→ **DATA RECORDS**

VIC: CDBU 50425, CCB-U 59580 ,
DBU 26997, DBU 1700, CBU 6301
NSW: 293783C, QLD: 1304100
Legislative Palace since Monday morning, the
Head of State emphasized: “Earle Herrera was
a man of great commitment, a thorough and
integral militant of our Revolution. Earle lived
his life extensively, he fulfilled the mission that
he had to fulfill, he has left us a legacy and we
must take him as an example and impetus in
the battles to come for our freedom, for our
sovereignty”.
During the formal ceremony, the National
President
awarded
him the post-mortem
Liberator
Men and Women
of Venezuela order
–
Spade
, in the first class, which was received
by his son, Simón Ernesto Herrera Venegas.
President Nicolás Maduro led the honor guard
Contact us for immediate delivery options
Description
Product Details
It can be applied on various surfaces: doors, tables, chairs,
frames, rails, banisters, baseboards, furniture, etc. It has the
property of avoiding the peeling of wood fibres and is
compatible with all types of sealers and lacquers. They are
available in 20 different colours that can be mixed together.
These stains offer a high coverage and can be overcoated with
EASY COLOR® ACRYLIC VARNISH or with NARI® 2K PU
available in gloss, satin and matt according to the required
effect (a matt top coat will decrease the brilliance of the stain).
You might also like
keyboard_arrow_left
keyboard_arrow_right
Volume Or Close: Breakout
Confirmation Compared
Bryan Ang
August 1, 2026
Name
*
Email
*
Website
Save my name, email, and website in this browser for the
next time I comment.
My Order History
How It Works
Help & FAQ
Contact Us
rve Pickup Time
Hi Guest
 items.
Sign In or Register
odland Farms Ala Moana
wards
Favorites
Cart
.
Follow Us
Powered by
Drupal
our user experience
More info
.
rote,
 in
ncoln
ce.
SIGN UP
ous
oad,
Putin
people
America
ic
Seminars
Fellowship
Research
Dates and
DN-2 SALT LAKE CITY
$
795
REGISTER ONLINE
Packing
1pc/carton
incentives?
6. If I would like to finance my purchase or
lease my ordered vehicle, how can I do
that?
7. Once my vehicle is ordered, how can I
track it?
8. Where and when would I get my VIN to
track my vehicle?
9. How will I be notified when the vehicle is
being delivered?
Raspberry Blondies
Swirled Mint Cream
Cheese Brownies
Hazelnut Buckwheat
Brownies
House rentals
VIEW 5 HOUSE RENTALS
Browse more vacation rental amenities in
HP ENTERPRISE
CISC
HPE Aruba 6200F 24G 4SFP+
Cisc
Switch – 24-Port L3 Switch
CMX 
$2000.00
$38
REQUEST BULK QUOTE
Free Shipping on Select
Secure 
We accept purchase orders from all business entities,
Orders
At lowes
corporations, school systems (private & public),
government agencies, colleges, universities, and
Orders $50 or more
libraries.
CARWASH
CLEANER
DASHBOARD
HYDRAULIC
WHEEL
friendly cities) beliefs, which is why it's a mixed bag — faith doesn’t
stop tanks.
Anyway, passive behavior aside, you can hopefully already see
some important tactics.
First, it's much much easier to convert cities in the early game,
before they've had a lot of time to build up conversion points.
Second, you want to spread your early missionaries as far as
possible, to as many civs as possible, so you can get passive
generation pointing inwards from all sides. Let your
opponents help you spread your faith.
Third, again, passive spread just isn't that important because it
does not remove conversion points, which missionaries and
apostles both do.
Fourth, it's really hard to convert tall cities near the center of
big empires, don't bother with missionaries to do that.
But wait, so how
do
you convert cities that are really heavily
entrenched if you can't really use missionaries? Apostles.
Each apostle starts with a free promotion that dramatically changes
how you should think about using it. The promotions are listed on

→ **WHAT YOU WILL DO**
Return, unchanged, the run of lines above that opens with the line containing "Switch – 24-Port L3 Switch" and closes with the line containing "some important tactics.". Include both.

→ **EXERCISE RESPONSE**
Switch – 24-Port L3 Switch
CMX 
$2000.00
$38
REQUEST BULK QUOTE
Free Shipping on Select
Secure 
We accept purchase orders from all business entities,
Orders
At lowes
corporations, school systems (private & public),
government agencies, colleges, universities, and
Orders $50 or more
libraries.
CARWASH
CLEANER
DASHBOARD
HYDRAULIC
WHEEL
friendly cities) beliefs, which is why it's a mixed bag — faith doesn’t
stop tanks.
Anyway, passive behavior aside, you can hopefully already see
some important tactics.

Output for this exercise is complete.